═════ Excerpt to read ═════
Maybe you could only stomach saying you wanted one candidate. Maybe your picks were low enough on the list that your ballot no longer matters after the second round of counting. For whatever reason, your ballot is not used in the process.
This might not seem much different than regular elections where, say, a vote for the Green Party candidate is often referred to as "throwing your vote away" in the sense that your vote doesn't do anything to influence the outcome, but it is. Your vote isn't tossed, it's worth the same as everyone else's. You made your choice and your choice didn't register in the final tally because others preferred someone else by a large margin. This is fundamentally different than the case where some votes are counted and others aren't because they happened to line up with the popular choices.
I also take issue with one of the other popular arguments advanced for RCV, namely that it will tend to moderate our political candidates. That is, instead of a primaries favoring extreme candidates and then being forced to elect that extreme candidate because he or she is the lesser of two evils, RCV will lead us to a promised land of moderates.
I wonder if the people up in Alaska would agree with that contention. In their recent RCV special election, the moderate was actually the winner by total votes cast against the other two candidates, but lost.
═════ Data listing ═════
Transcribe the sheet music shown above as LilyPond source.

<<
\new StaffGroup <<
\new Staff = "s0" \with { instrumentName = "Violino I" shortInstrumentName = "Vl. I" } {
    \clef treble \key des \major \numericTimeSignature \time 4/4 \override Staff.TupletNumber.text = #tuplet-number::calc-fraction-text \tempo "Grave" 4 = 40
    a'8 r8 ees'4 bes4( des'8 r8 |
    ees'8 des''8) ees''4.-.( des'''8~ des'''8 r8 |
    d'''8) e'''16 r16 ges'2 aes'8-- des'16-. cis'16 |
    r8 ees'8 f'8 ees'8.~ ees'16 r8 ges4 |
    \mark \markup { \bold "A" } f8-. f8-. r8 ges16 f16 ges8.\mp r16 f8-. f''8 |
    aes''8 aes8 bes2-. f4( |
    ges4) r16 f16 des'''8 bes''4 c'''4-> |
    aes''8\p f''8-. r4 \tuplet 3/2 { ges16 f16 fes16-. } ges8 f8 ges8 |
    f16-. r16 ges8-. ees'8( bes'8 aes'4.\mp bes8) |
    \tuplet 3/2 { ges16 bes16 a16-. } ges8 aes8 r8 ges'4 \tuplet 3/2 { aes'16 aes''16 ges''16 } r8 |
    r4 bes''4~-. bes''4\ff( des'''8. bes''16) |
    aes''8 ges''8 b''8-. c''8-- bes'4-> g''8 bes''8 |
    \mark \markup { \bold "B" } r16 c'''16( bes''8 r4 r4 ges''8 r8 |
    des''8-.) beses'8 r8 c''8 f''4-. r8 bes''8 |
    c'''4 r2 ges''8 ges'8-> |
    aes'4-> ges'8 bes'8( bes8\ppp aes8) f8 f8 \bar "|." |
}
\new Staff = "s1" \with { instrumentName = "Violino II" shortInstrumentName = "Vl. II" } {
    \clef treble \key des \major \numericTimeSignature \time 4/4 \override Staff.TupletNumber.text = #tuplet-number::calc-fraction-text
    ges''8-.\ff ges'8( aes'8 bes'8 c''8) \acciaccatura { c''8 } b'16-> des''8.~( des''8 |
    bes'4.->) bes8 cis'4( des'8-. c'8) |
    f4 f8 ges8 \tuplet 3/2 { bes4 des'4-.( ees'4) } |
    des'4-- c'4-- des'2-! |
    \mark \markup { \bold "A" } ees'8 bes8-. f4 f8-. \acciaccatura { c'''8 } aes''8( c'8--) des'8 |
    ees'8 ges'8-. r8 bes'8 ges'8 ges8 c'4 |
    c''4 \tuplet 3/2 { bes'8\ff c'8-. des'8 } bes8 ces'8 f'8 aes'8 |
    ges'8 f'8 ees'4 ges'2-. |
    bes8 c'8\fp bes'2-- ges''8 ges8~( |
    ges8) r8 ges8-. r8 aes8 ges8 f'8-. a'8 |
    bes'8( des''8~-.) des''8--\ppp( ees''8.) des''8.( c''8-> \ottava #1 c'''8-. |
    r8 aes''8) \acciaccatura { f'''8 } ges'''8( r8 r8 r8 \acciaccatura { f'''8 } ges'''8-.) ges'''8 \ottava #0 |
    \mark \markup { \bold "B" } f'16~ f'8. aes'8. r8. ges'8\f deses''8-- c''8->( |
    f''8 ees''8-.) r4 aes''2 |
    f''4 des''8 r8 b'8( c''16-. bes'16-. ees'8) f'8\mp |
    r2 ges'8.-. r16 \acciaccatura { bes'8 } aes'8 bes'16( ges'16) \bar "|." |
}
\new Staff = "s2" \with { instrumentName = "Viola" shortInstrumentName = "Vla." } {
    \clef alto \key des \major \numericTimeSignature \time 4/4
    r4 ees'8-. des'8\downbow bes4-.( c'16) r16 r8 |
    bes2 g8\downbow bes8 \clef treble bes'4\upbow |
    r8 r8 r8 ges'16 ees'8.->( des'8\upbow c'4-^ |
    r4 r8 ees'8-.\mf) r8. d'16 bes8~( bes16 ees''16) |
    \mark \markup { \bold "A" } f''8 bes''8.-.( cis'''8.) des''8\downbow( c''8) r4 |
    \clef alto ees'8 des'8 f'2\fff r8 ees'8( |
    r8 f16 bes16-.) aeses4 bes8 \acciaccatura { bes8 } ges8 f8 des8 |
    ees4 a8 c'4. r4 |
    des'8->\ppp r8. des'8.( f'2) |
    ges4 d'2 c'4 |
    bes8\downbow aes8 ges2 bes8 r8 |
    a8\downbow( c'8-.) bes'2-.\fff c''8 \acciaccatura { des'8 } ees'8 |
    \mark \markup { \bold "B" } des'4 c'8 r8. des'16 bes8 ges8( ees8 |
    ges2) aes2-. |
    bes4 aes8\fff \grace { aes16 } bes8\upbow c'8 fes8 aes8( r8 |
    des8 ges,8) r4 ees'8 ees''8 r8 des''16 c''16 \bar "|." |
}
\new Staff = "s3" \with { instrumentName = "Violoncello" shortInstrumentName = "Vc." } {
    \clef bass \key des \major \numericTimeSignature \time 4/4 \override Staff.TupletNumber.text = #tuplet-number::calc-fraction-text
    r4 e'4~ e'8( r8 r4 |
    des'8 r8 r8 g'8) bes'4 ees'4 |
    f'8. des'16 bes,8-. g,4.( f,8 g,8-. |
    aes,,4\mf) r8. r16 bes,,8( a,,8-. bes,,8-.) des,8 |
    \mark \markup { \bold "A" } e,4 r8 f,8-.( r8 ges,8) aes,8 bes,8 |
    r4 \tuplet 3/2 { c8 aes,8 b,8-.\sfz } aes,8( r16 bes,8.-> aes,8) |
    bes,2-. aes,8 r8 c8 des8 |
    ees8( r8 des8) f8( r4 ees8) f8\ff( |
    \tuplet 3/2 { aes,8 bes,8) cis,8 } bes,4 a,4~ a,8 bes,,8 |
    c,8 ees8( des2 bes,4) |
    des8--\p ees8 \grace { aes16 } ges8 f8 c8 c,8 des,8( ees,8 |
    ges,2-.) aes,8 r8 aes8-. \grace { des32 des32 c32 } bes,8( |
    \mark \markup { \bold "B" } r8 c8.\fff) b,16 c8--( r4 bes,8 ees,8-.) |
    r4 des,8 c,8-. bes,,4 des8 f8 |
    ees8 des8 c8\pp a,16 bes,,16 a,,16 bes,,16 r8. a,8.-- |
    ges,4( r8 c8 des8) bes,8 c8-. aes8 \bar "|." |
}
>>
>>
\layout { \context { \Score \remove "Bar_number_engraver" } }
═════
*Complete the following*
a – Reproduce verbatim the part of the passage on ranked-choice voting starting at "Maybe you could" and ending at "in the process.".
b – List every line of the records that contains the string "upbow".
The text and the records have no connection to each other.

*Solutions*
a –
Maybe you could only stomach saying you wanted one candidate. Maybe your picks were low enough on the list that your ballot no longer matters after the second round of counting. For whatever reason, your ballot is not used in the process.

b –
    bes2 g8\downbow bes8 \clef treble bes'4\upbow |
    r8 r8 r8 ges'16 ees'8.->( des'8\upbow c'4-^ |
    bes4 aes8\fff \grace { aes16 } bes8\upbow c'8 fes8 aes8( r8 |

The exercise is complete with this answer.